Dopo una breve pausa è stata la volta del vincitore della sezione Your Experience+14, “Oggi è arrivato il giorno” di Ludovica Gibelli, Marco Di Gerlando con il contributo della Scuola di cinema e teatro per ragazzi ZuccherArte – Genova e del vincitore della sezione Short Experience+14 “A piedi nudi” di Luca Esposito. Dal conflitto arabo-israeliano al dramma della Shoa, inevitabilmente il dibattito è caduto sugli orrori della guerra, i totalitarismi, la follia dei conflitti che si trasformano in strage di innocenti, indipendentemente dall’idea politica che ognuno possa avere. A Biagio è piaciuto molto “Oggi è arrivato il giorno”: “Ho apprezzato molto come il professore sia stato in grado di far capire ai suoi studenti che la storia non si cancella e non può essere dimenticata.
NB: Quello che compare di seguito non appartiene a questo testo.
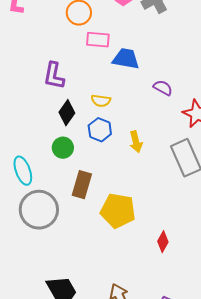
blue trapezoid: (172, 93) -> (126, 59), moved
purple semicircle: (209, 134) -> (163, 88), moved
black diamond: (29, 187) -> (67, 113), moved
Li ha costretti a sentire sulla propria pelle il dolore, perché probabilmente era l’unica strategia per far capire loro che i drammi del passato non possono riproporsi ancora”. Anche Daniele ha apprezzato la “punizione” di chi pecca di mancanza di memoria, probabilmente anche solo per superficialità, con uno stratagemma psicologico che è arrivato dritto al cuore della platea. Su “I bambini di Gaza” e “A piedi nudi” ha commentato: “Si potrebbe fare un parallelismo tra i protagonisti delle due storie, per quanto molto diverse tra di loro. Hanno la mente pura, inseguono i propri ideali e provano a evadere dalla realtà”. Profonda la riflessione di Eduardo che ha invitato i suoi compagni a ragionare sul rapporto tra bene e male: “La vita è fatta di sfumature, ma rispetto a esplosioni terrificanti come la guerra, si ha il diritto-dovere di prendere posizione. Schierarsi non significa denigrare un popolo. Un conto sono le persone, un altro i governi che, anche contro la loro volontà, determinano le azioni degli Stati”.